Every line of the records below that holds the word "using" belongs in the answer.

** Opening RECORDS FOR PROCESSING block **

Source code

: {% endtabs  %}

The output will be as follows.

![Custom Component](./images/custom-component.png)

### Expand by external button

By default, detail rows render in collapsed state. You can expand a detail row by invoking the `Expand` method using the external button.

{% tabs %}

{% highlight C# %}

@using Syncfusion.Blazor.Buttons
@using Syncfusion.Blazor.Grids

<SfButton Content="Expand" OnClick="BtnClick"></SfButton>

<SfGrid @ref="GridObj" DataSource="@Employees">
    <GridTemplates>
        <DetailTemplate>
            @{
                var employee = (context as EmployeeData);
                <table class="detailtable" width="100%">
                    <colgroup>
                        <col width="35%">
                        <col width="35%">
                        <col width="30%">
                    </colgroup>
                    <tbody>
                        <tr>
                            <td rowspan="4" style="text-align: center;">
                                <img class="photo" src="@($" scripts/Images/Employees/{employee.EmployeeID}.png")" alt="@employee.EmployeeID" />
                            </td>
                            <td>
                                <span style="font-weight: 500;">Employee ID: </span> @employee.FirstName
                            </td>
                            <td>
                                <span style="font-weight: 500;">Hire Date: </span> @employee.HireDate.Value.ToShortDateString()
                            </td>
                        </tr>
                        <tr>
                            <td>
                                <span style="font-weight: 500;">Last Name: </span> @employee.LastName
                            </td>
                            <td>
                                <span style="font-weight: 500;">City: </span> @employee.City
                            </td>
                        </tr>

** Closing RECORDS FOR PROCESSING block **

ANSWER AREA ->
By default, detail rows render in collapsed state. You can expand a detail row by invoking the `Expand` method using the external button.
@using Syncfusion.Blazor.Buttons
@using Syncfusion.Blazor.Grids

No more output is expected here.